Théodore se présente ce matin à la réserve de Doksla, en Suède, pour se mettre au service de l'équipe du professeur Frawley, un paléo-botaniste un peu illuminé qui passe son temps à écouter les Doors en boucle ; c'est Moon, l'accorte secrétaire à la mèche coquine, qui l'accueille et lui présente le projet en cours, l'étude des messages sylvestres, ces communications supposées entre les arbres qui ont permis que certains d'entre eux puissent résister à des désastres planétaires. Théo va donc récolter des échantillons et effectuer des relevés réguliers susceptibles d'étayer les thèses révolutionnaires du professeur et, petit à petit, des événements lui mettront la puce à l'oreille : le comportement étrange des animaux de la réserve, qui se montrent inhabituellement amicaux ; la multiplication d'une espèce inconnue de champignons qui se mettent à proliférer au pied des arbres ; et la présence d'une usine de Pharmacorp, que Théo met en corrélation avec un tragique incident survenu auparavant, dans les Pyrénées espagnoles, lorsque 32 personnes ont mystérieusement perdu la vie, victimes d'un malaise soudain. Le sang de l'activiste en lui ne fait qu'un tour et il se met en demeure de démontrer l'activité néfaste du groupe pharmacologique et son impact sur l'environnement. Sauf que la vérité est bien loin de ce qu'il envisageait, tandis que le monde entier se dirige inexorablement vers un cataclysme sans précédent... celui du titre, de la chanson de Jim Morrison & co ? À vous de juger.

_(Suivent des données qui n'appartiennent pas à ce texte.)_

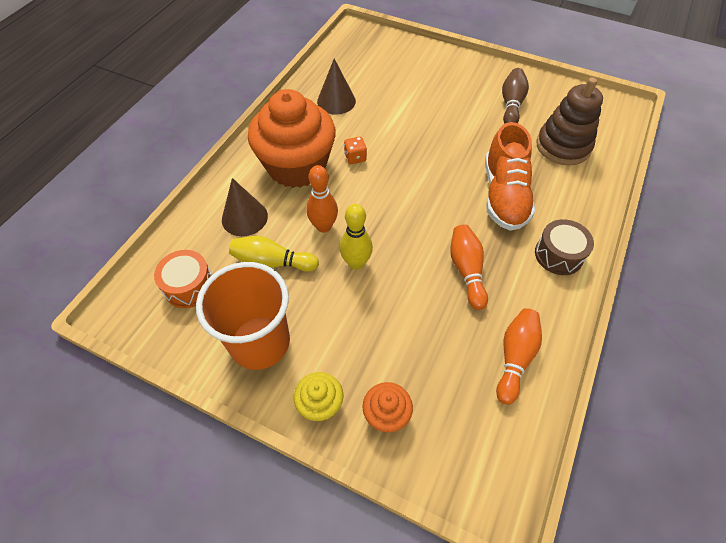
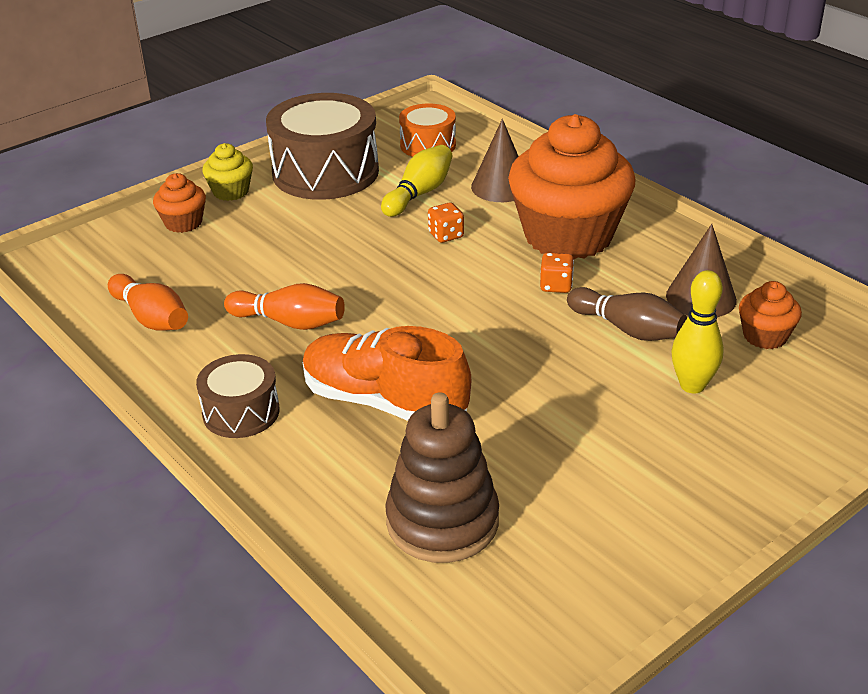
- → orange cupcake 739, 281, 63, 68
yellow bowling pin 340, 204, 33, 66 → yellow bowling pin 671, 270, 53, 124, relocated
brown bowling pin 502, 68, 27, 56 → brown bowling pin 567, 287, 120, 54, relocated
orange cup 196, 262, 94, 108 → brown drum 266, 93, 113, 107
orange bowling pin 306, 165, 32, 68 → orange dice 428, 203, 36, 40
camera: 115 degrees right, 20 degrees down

Jouant sur les tons monochromes (sépias, prune, bleu, vert), usant d'une ligne claire mettant en valeur les silhouettes, Zep construit une histoire à rebondissements, semant quelques fausses pistes capables d'entraîner les lecteurs trop sûrs d'eux tout en partageant des théories captivantes sur le monde végétal. Les situations s'enchaînent sans temps mort, avec parfois une désagréable sensation de précipitation (nuisant au développement des personnages) heureusement temporisée par quelques planches, en pleine page, muettes, misant sur l'impact des images. Malgré un tempo élevé, une certaine sérénité baigne l'histoire, une forme d'inéluctabilité zen, où l'humain aura beau s'efforcer de changer les choses, il devra se résoudre à accepter l'évidence. On peut raisonnablement être gêné par cette propension à ne pas densifier les protagonistes, ne pas leur conférer l'épaisseur nécessaire à un minimum d'identification, mais leur aspect quelque peu spectral peut aussi être voulu afin de servir au mieux le propos.

Un album attachant, un projet dans l'air du temps. Une semi-réussite.

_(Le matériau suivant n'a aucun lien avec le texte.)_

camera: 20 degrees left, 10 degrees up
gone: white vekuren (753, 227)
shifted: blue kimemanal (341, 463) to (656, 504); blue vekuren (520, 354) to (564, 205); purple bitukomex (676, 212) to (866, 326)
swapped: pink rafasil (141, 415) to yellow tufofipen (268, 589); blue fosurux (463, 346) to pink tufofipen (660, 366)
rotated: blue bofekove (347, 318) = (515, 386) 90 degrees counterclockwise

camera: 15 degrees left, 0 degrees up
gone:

+ Les points positifs - Les points négatifs
  • Un projet intéressant, qui s'inscrit parfaitement dans les préoccupations actuelles.
  • Un album imposant qui saura enjoliver une bibliothèque (pour peu qu'on lui trouve de la place).
  • Une texture de page agréable.
  • Une pagination classique assurant une lecture confortable.
  • Un choix de couleurs pastel épousant parfaitement le sujet.
  • Quelques très belles planches.

  • Une anticipation classique, sans surprise, aux ressorts déjà vus.
  • Des personnages fantomatiques, manquant de substance.